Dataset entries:
-- Opening Marker --

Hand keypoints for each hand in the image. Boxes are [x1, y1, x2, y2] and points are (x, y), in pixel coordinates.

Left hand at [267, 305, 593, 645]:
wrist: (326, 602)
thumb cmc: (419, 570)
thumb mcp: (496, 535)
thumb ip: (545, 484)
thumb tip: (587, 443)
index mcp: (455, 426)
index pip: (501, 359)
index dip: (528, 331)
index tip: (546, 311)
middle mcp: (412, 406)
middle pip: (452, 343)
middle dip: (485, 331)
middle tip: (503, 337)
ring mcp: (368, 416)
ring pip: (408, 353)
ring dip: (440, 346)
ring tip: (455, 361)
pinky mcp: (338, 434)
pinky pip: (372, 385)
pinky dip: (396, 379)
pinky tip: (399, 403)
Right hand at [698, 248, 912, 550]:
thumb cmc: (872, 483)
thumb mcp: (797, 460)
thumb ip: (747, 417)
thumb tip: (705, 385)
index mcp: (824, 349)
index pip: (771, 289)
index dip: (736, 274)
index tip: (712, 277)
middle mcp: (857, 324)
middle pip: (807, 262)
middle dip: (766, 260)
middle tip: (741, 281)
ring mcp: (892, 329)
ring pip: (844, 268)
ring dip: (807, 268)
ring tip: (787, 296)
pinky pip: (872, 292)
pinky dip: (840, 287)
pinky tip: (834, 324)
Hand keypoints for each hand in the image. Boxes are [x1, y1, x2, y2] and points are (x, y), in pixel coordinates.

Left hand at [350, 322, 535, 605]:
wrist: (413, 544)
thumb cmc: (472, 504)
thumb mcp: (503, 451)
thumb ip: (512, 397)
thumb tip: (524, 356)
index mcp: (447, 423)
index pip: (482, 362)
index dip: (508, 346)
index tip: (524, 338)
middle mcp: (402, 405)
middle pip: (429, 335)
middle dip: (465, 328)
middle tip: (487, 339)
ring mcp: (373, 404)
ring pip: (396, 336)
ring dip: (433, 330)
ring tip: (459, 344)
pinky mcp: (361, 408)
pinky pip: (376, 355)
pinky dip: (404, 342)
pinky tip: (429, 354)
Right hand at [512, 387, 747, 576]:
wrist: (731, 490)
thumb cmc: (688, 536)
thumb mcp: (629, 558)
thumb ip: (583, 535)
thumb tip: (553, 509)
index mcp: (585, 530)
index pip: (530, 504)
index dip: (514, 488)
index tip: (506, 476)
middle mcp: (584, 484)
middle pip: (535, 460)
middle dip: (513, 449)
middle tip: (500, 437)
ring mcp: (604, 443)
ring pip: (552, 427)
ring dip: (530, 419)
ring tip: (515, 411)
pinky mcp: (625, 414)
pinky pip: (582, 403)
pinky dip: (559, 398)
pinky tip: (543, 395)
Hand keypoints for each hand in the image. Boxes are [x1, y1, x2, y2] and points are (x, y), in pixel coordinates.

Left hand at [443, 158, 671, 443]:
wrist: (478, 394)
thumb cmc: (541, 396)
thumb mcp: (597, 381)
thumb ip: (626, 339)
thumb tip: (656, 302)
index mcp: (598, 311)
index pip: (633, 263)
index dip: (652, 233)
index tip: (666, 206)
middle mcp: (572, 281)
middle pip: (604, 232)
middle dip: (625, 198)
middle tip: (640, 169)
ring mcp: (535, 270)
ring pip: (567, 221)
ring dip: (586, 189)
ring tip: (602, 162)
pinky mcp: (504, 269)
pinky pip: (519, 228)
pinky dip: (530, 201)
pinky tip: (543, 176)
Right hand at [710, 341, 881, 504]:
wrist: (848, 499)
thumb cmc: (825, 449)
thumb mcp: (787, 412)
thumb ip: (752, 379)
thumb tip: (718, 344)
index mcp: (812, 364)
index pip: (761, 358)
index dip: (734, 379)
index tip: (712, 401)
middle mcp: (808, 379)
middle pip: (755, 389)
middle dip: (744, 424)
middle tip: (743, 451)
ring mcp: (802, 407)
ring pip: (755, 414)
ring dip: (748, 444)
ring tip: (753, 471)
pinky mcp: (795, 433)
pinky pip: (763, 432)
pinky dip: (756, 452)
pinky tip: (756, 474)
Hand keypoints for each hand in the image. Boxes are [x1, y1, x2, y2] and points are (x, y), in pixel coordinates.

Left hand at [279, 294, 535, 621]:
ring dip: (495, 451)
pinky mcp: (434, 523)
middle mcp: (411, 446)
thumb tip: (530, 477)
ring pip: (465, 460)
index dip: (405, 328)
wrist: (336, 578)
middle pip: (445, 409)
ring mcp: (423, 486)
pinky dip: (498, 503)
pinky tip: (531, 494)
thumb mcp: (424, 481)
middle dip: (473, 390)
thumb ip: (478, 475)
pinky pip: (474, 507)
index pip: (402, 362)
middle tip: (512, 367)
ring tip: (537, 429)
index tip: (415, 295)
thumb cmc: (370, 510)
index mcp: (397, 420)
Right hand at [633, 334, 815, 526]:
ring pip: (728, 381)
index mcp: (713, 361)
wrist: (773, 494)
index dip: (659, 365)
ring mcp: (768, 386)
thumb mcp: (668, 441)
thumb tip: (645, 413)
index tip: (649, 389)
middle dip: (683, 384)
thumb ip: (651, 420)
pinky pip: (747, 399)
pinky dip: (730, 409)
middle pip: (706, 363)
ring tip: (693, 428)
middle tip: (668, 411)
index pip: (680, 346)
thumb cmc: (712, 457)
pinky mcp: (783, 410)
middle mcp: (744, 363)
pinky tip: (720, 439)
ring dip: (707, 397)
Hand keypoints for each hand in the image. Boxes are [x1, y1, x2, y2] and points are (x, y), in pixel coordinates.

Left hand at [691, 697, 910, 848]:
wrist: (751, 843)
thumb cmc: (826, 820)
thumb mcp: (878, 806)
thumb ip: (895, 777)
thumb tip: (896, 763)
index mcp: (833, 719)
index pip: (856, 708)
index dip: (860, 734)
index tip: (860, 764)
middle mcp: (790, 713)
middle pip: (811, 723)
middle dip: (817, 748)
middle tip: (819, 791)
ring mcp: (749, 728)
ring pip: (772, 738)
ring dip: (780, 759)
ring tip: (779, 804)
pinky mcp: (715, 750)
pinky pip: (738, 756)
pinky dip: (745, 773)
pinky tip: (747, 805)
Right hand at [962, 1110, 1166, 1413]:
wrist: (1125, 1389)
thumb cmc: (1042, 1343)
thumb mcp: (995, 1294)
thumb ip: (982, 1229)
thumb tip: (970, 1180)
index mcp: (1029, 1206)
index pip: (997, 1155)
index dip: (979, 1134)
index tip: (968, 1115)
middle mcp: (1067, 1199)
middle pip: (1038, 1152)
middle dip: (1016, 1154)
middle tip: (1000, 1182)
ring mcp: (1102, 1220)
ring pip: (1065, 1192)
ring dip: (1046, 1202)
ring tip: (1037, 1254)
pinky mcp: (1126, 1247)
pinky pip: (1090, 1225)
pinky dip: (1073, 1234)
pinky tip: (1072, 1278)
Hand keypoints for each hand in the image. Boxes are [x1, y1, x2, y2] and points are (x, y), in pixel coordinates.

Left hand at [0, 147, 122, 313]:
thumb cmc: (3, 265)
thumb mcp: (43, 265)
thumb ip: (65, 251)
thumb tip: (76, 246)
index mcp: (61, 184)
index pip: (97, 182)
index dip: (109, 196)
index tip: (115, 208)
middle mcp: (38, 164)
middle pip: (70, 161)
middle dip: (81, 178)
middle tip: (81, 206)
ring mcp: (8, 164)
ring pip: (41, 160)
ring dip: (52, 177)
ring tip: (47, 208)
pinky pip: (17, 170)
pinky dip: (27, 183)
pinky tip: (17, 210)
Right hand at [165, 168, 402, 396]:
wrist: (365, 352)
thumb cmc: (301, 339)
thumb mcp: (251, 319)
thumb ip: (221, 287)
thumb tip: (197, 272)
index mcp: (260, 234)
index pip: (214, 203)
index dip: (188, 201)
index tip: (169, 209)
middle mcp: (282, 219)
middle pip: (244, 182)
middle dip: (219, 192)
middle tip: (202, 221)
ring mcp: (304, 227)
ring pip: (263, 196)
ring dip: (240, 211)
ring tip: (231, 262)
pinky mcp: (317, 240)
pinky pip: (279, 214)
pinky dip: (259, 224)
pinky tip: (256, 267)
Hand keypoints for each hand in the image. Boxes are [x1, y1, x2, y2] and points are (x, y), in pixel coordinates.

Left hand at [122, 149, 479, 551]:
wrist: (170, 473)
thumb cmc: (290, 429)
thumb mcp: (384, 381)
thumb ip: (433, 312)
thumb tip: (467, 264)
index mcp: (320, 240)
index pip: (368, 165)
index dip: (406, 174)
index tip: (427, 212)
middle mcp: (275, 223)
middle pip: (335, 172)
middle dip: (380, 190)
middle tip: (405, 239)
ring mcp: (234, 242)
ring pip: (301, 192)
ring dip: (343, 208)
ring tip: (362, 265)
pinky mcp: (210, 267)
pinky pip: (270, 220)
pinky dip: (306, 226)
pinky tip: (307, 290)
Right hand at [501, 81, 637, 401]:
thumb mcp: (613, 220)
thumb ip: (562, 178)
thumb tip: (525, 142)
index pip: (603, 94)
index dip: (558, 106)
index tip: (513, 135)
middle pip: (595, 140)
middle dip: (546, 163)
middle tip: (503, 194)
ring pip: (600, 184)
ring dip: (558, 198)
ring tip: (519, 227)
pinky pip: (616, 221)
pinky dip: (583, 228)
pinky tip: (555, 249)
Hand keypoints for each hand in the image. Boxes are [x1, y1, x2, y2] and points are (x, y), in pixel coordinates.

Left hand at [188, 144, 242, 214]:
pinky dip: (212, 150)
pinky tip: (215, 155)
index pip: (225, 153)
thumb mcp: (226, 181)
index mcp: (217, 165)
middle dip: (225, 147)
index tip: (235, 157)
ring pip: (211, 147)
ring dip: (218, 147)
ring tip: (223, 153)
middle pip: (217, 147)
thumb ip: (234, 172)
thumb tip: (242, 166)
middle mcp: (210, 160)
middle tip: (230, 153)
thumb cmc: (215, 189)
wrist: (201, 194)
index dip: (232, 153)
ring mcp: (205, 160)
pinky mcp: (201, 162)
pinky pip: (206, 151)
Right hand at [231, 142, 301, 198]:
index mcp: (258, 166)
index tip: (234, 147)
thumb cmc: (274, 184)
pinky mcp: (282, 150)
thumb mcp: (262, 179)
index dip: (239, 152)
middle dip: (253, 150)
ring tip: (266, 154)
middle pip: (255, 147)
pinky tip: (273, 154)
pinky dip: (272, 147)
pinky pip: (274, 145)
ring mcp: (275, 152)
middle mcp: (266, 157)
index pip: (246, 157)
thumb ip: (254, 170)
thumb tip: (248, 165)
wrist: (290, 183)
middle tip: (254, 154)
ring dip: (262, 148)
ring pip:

-- Closing Marker --

● **Problem description**: Return only the lines above that run from the opening line through the line containing "ring mcp: (604, 443)", exactly as written.

● **Reply**:
Hand keypoints for each hand in the image. Boxes are [x1, y1, x2, y2] and points are (x, y), in pixel coordinates.

Left hand at [267, 305, 593, 645]:
wrist: (326, 602)
thumb cmc: (419, 570)
thumb mcp: (496, 535)
thumb ip: (545, 484)
thumb tip: (587, 443)
index mcp: (455, 426)
index pip: (501, 359)
index dip: (528, 331)
index tip: (546, 311)
middle mcp: (412, 406)
middle pip: (452, 343)
middle dip: (485, 331)
middle tip: (503, 337)
ring mcp: (368, 416)
ring pip: (408, 353)
ring dip: (440, 346)
ring tip: (455, 361)
pinky mcp: (338, 434)
pinky pip: (372, 385)
pinky dip: (396, 379)
pinky tip: (399, 403)
Right hand at [698, 248, 912, 550]:
thumb cmc: (872, 483)
thumb mcp: (797, 460)
thumb ip: (747, 417)
thumb tip: (705, 385)
index mcp: (824, 349)
index pip: (771, 289)
index dip: (736, 274)
index tip: (712, 277)
middle mcp: (857, 324)
middle pip: (807, 262)
middle dip: (766, 260)
middle tip: (741, 281)
ring mcp: (892, 329)
ring pip: (844, 268)
ring dip: (807, 268)
ring tip: (787, 296)
pinky pip: (872, 292)
pinky dip: (840, 287)
pinky tip: (834, 324)
Hand keypoints for each hand in the image. Boxes are [x1, y1, x2, y2] and points are (x, y), in pixel coordinates.

Left hand at [350, 322, 535, 605]:
wrist: (413, 544)
thumb cmc: (472, 504)
thumb mcp: (503, 451)
thumb ip: (512, 397)
thumb tip: (524, 356)
index mcp: (447, 423)
index pip: (482, 362)
index dip: (508, 346)
index tip: (524, 338)
middle mcp: (402, 405)
middle pip: (429, 335)
middle dip: (465, 328)
middle tip: (487, 339)
ring mcp: (373, 404)
ring pip: (396, 336)
ring dip: (433, 330)
ring tip: (459, 344)
pinky mcp: (361, 408)
pinky pip: (376, 355)
pinky dip: (404, 342)
pinky tip: (429, 354)
Right hand at [512, 387, 747, 576]:
wrist: (731, 490)
thumb cmc: (688, 536)
thumb mcp: (629, 558)
thumb ip: (583, 535)
thumb tip: (553, 509)
index mcp: (585, 530)
index pip: (530, 504)
index dip: (514, 488)
index tip: (506, 476)
middle mcp: (584, 484)
middle pip: (535, 460)
middle dip: (513, 449)
middle tip: (500, 437)
ring mcp: (604, 443)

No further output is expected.